--- TEXT PROVIDED ---

Subject: Re: female birders
Date: Jan 6 09:32:20 1995
From: Harriet Whitehead - whitehea at wsuaix.csc.wsu.edu


Just noticing, as the 'female birder' thread continues, that there seems
to be a dismissal of the senior women right from the start. They are
referred to as 'grannies,' as widows needing recreation after the loss of
a husband, and as lacking 'true birder instincts' such as the careful
inspection of huge flocks for the rare vagrant. Well, since I moved to
Washington this summer I've been going on expeditions with 'Canyon
Birders', a group operating out of Lewiston-Clarkston. The three
sparkplugs of the group are three women in their late 60's or early 70's
- all with living husbands and two with living mothers! Plenty of home
life to take care of. They can definitely bird you right into the ground.
They wouldn't hesitate to screen the big flocks, drive the hundred miles
necessary for the rare gull, etc. They regularly travel to distant sites
or foreign countries for new bird thrills.
I don't think they're atypical...

---

**WHAT THIS TASK INVOLVES:** Carry on writing the mailing-list post about senior women birders, starting after its final sentence. The records have no connection to the text.

--- DATA FOR REVIEW ---

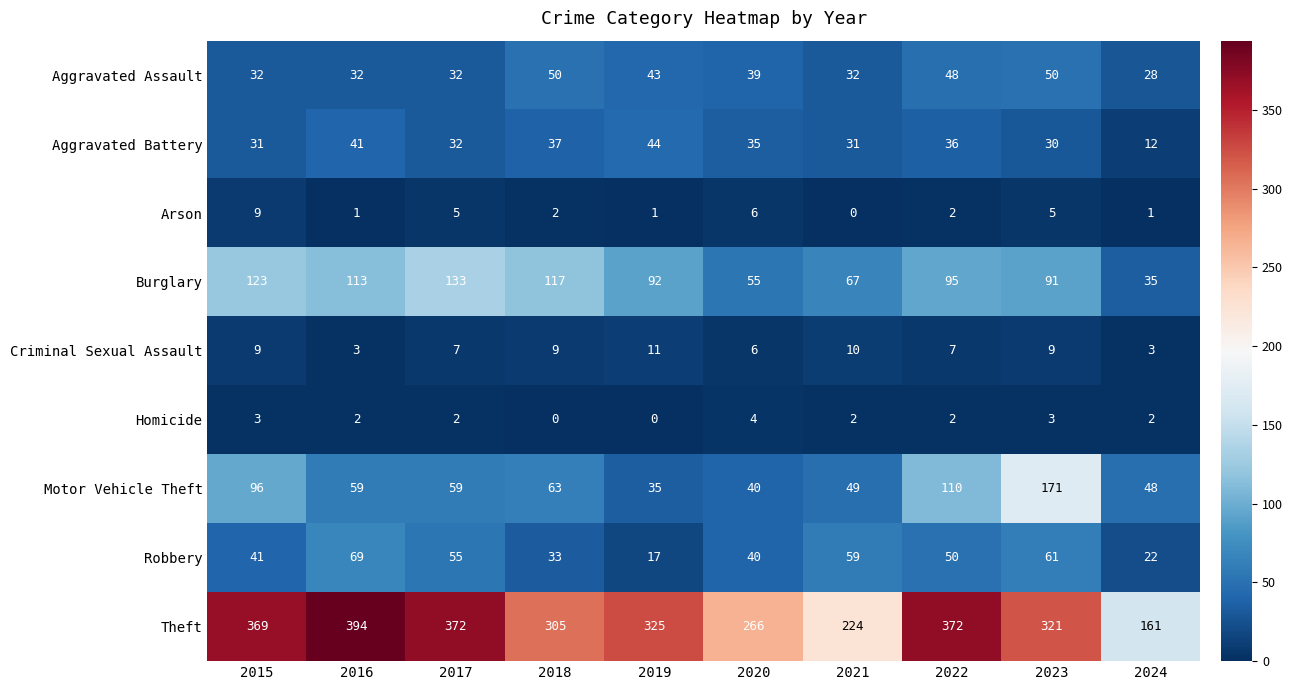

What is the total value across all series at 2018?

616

---
--- DATA FOR REVIEW ---

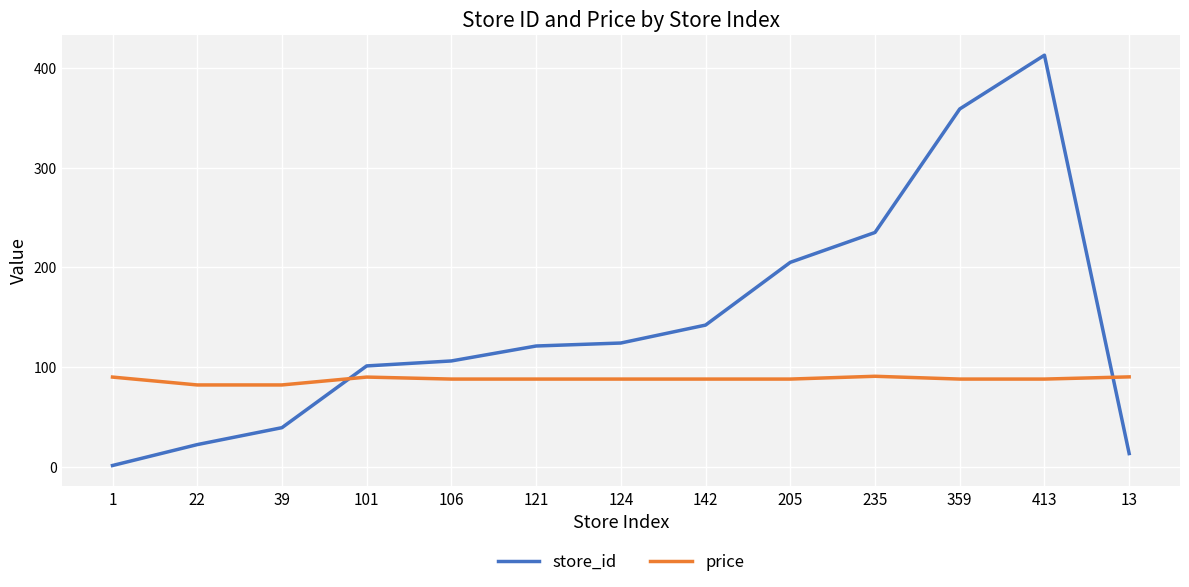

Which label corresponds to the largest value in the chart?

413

---

**RESPONSE AREA:**
On Thu, 5 Jan 1995, Michael Smith wrote:
Harriet Whitehead
Washington State University
whitehea at wsuaix.csc.wsu.edu
> On Thu, 5 Jan 1995, Dennis Paulson wrote:
>
> > But David, how do you then explain the presence of more women than men on
> > birding trips? I know many of them are retired older women, some of whom
> > have lost a husband and find this a wonderful recreational activity. But
> > then why aren't a lot of older women taking up golf or other obsessive
> > recreational activities? Lots of older men also do birding; it's the
> > younger women who are relatively scarce.
> >
> > And there are at least as many female as male grad students in zoology (but
> > not on zoology faculties, yet).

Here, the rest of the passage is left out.